- Exercise aim:
In duplicating the lines below, keep every word unchanged and drop the pictures.

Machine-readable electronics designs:
====

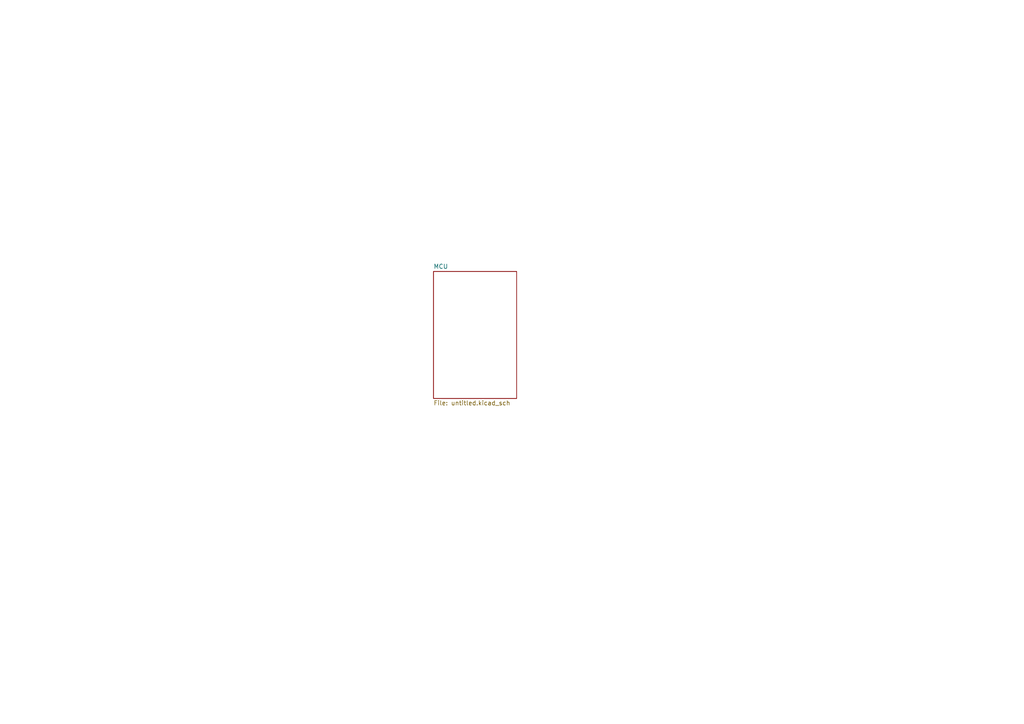
<source format=kicad_sch>
(kicad_sch
	(version 20250114)
	(generator "eeschema")
	(generator_version "9.0")
	(uuid "e089d0b1-a5f8-42cc-9d6a-6a0d692f68d7")
	(paper "A4")
	(lib_symbols)
	(sheet
		(at 125.73 78.74)
		(size 24.13 36.83)
		(exclude_from_sim no)
		(in_bom yes)
		(on_board yes)
		(dnp no)
		(fields_autoplaced yes)
		(stroke
			(width 0.1524)
			(type solid)
		)
		(fill
			(color 0 0 0 0.0000)
		)
		(uuid "db7eff74-3319-4bcb-b915-775bed498bcf")
		(property "Sheetname" "MCU"
			(at 125.73 78.0284 0)
			(effects
				(font
					(size 1.27 1.27)
				)
				(justify left bottom)
			)
		)
		(property "Sheetfile" "untitled.kicad_sch"
			(at 125.73 116.1546 0)
			(effects
				(font
					(size 1.27 1.27)
				)
				(justify left top)
			)
		)
		(instances
			(project "PCB"
				(path "/e089d0b1-a5f8-42cc-9d6a-6a0d692f68d7"
					(page "2")
				)
			)
		)
	)
	(sheet_instances
		(path "/"
			(page "1")
		)
	)
	(embedded_fonts no)
)

</source>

====

- Worked solution:
<source format=kicad_sch>
(kicad_sch
	(version 20250114)
	(generator "eeschema")
	(generator_version "9.0")
	(uuid "e089d0b1-a5f8-42cc-9d6a-6a0d692f68d7")
	(paper "A4")
	(lib_symbols)
	(sheet
		(at 125.73 78.74)
		(size 24.13 36.83)
		(exclude_from_sim no)
		(in_bom yes)
		(on_board yes)
		(dnp no)
		(fields_autoplaced yes)
		(stroke
			(width 0.1524)
			(type solid)
		)
		(fill
			(color 0 0 0 0.0000)
		)
		(uuid "db7eff74-3319-4bcb-b915-775bed498bcf")
		(property "Sheetname" "MCU"
			(at 125.73 78.0284 0)
			(effects
				(font
					(size 1.27 1.27)
				)
				(justify left bottom)
			)
		)
		(property "Sheetfile" "untitled.kicad_sch"
			(at 125.73 116.1546 0)
			(effects
				(font
					(size 1.27 1.27)
				)
				(justify left top)
			)
		)
		(instances
			(project "PCB"
				(path "/e089d0b1-a5f8-42cc-9d6a-6a0d692f68d7"
					(page "2")
				)
			)
		)
	)
	(sheet_instances
		(path "/"
			(page "1")
		)
	)
	(embedded_fonts no)
)

</source>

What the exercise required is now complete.